** What to produce **
Omitting all images, transcribe the entries word for word.

BEGIN Records for processing

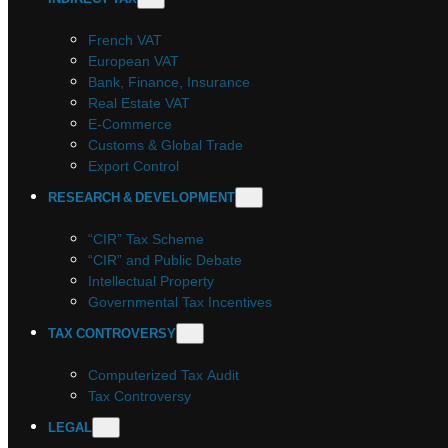
French VAT
European VAT
Bank, Finance, Insurance
Real Estate VAT
E-Commerce
Customs & Global Trade
Export Control
RESEARCH & DEVELOPMENT
“CIR” Tax Scheme
“CIR” and Public Debate
Intellectual Property
Governmental Tax Incentives
TAX CONTROVERSY
Computerized Tax Audit
Tax Controversy
LEGAL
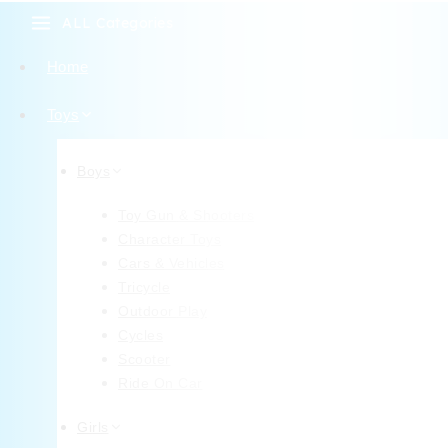
ALL Categories
Home
Toys
Boys
Toy Gun & Shooters
Character Toys
Cars & Vehicles
Tricycle
Outdoor Play
Cycles
Scooter
Ride On Car
Girls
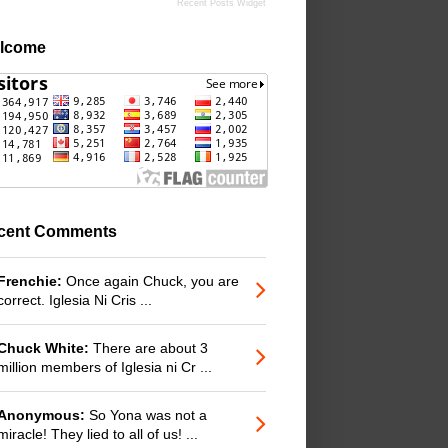
Recent Posts Widget
lcome
cent Comments
Frenchie:
Once again Chuck, you are
correct. Iglesia Ni Cris ...
Chuck White:
There are about 3
million members of Iglesia ni Cr ...
Anonymous:
So Yona was not a
miracle! They lied to all of us! ...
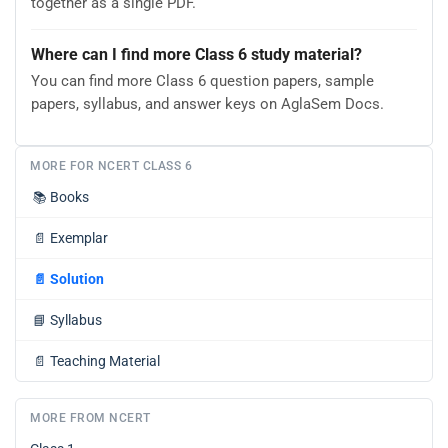
together as a single PDF.
Where can I find more Class 6 study material?
You can find more Class 6 question papers, sample
papers, syllabus, and answer keys on AglaSem Docs.
MORE FOR NCERT CLASS 6
📚
Books
📄
Exemplar
📄
Solution
📘
Syllabus
📄
Teaching Material
MORE FROM NCERT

END Records for processing

** Written answer **
French VAT
European VAT
Bank, Finance, Insurance
Real Estate VAT
E-Commerce
Customs & Global Trade
Export Control
RESEARCH & DEVELOPMENT
“CIR” Tax Scheme
“CIR” and Public Debate
Intellectual Property
Governmental Tax Incentives
TAX CONTROVERSY
Computerized Tax Audit
Tax Controversy
LEGAL
ALL Categories
Home
Toys
Boys
Toy Gun & Shooters
Character Toys
Cars & Vehicles
Tricycle
Outdoor Play
Cycles
Scooter
Ride On Car
Girls
Recent Posts Widget
lcome
cent Comments
Frenchie:
Once again Chuck, you are
correct. Iglesia Ni Cris ...
Chuck White:
There are about 3
million members of Iglesia ni Cr ...
Anonymous:
So Yona was not a
miracle! They lied to all of us! ...
together as a single PDF.
Where can I find more Class 6 study material?
You can find more Class 6 question papers, sample
papers, syllabus, and answer keys on AglaSem Docs.
MORE FOR NCERT CLASS 6
📚
Books
📄
Exemplar
📄
Solution
📘
Syllabus
📄
Teaching Material
MORE FROM NCERT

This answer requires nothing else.